Amelia, sempre più scocciata, esce da quel macabro luogo, consapevole che dovrà rientrarci "a breve". Solamente visto da fuori, il municipio suscita già timore. Le ore passano, e Amelia riceve finalmente mail di comunicazione dall’ufficio anagrafe.
Rientra nel municipio sperando che, una volta che sarà uscita, non dovrà metterci piede per lungo tempo. Si reca dall’impiegata dell’anagrafe, ma prima che possa chiedere qualcosa, l'impiegata le fa presente un problema.
Impiegata: "Ho visionato la sua pratica e non posso rilasciarle alcun documento".
Amelia: "Sta scherzando? Per quale motivo non potete rinnovarmi il documento?"
Impiegata: "Perché lei non esiste".
Amelia: "...Che significa?"
Impiegata: "Aspetti un secondo, sto finendo in questo momento di scriverle una mail… Ecco, controlli ora sulla casella postale".
Amelia controlla le notifiche sul suo telefono e legge la mail che ha appena ricevuto:
"OGGETTO: Comunicazione dei motivi ostativi all’accoglimento dell’istanza (art. 10 bis L. 241/90)
Gentile sig.ra,
mi duole comunicarle l’impossibilità di proseguire l’istruttoria con esito positivo, giacché lei non esiste. Dunque, per il suddetto motivo, non può richiedere un documento di riconoscimento.
Cordiali saluti".
Amelia inizia a urlare istericamente, inveendo contro l’impiegata e il sistema.
Amelia: "MA COME FATE A DIRE CHE NON ESISTO, SONO QUI, STO PARLANDO, STO COMPIENDO AZIONI!".
Amelia fa oscillare con rabbia il proprio braccio sulla scrivania dell’impiegata, buttando a terra il monitor del PC, tutte le scartoffie e la cancelleria.
Incuriositi dalle urla, molte persone presenti nell’edificio accorrono a controllare cosa stia succedendo, guardando Amelia allibiti e impauriti.
Amelia: "E VOI CHE VOLETE DA ME? NON AVETE ALTRO DA FARE? NON DOVETE LAMENTARVI ALL’UFFICIO TRIBUTI DI UN'IMPOSTA TROPPO SALATA? OPPURE NON DOVETE ANDARE DAI VIGILI AD AVANZARE UN RECLAMO PER UNA MULTA?"
Tutti osservano, impietriti ma anche un po’ incuriositi.
Amelia: "CHE AVETE ANCORA DA GUARDARE? TANTO NON ESISTO, NON STATE GUARDANDO ME, NON STATE GUARDANDO NIENTE!"
Impiegata: "Purtroppo, ora devo chiederle di abbandonare quest’ufficio seduta stante".
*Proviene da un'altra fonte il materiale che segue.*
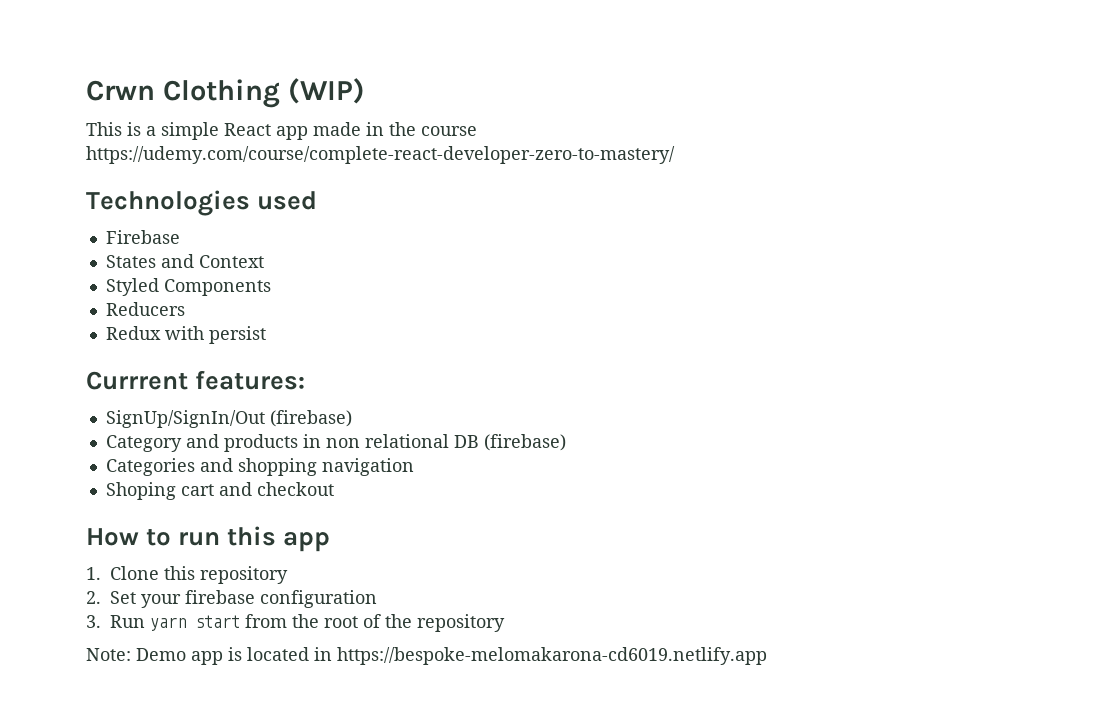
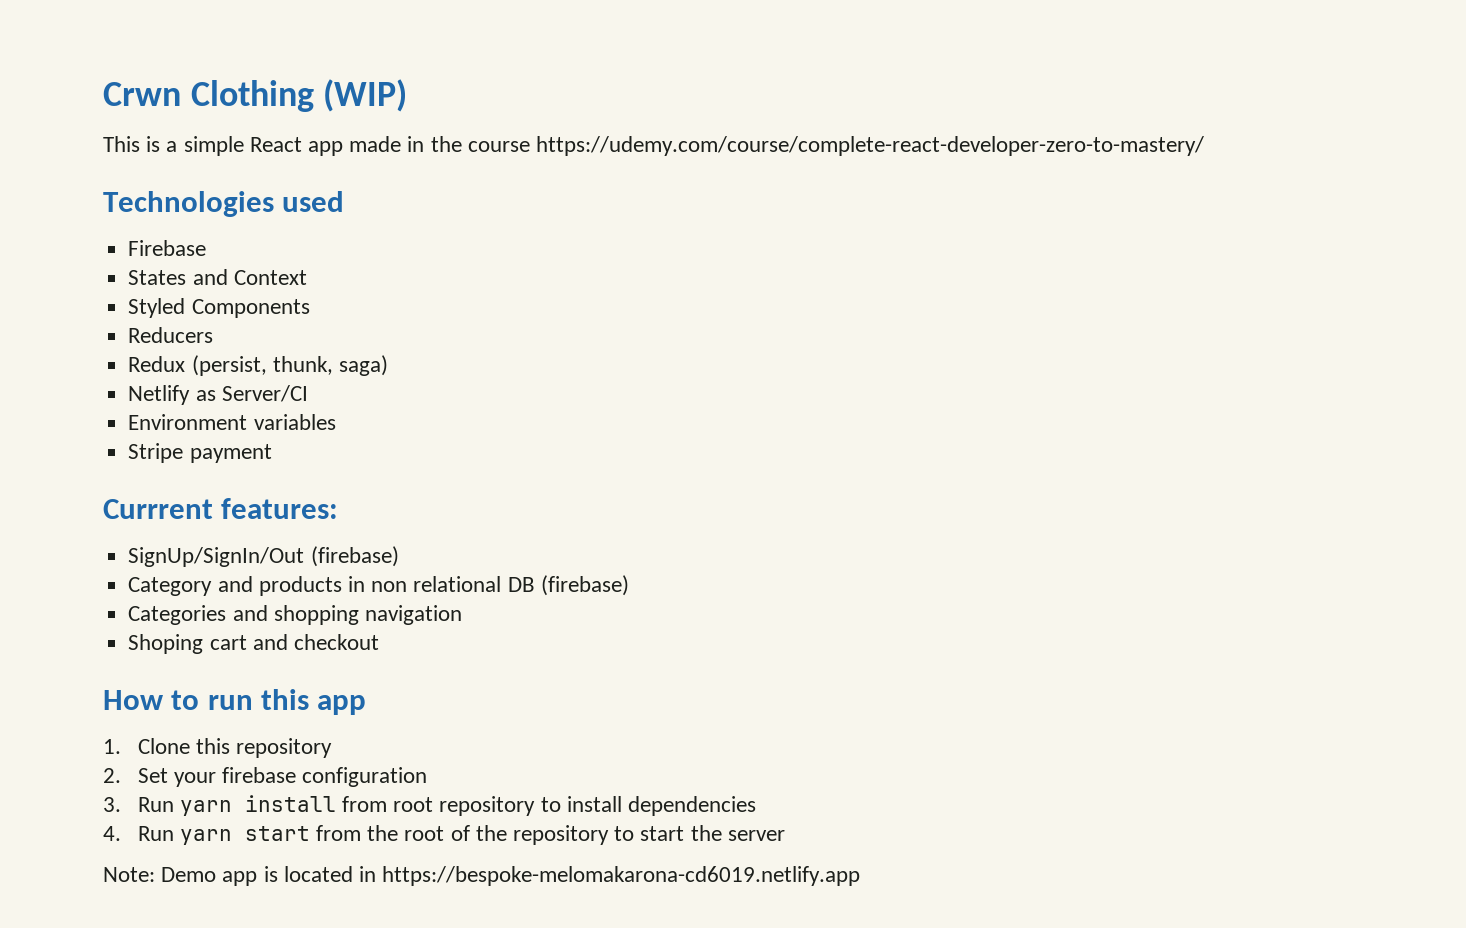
[164,326,266,344] with persist -> [191,355,388,376] [128,385,308,405] [128,414,336,430] [128,443,272,463] (persist, thunk, saga) // Netlify as Server/CI // Environment variables // Stripe payment
(186, 624) none -> [244,795,757,816] [103,826,232,845] install from root repository to install dependencies // 4. Run yarn
(505, 623) none -> [614,825,785,841] to start the server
Amelia, con gli occhi iniettati di sangue, si volta verso l’impiegata e l’assale. Le due donne si azzuffano, poi si allontanano lanciandosi addosso la cancelleria presente in ufficio, per poi riavvicinarsi e azzuffarsi nuovamente.
Tutti gli altri assistono, rimanendo fermi e attoniti.
Amelia riesce ad armarsi con un taglierino e inizia a sventolarlo goffamente. L’impiegata cerca di scappare, ma Amelia la insegue lungo tutto l’edificio. Mentre l’impiegata sta correndo giù per le scale, inciampa, ruzzola per poi ritrovandosi con la schiena sul pavimento. Amelia le balza addosso, puntandole il taglierino al collo. Ora vuole osservare il volto di chi l'ha fatta penare una giornata intera, dunque strappa via la maschera dall'impiegata. Amelia non riesce a credere a quello che ha visto, è pietrificata e non sa cosa dire. È come guardarsi allo specchio. Il volto dell’impiegata è quello di Amelia. L’impiegata è Amelia.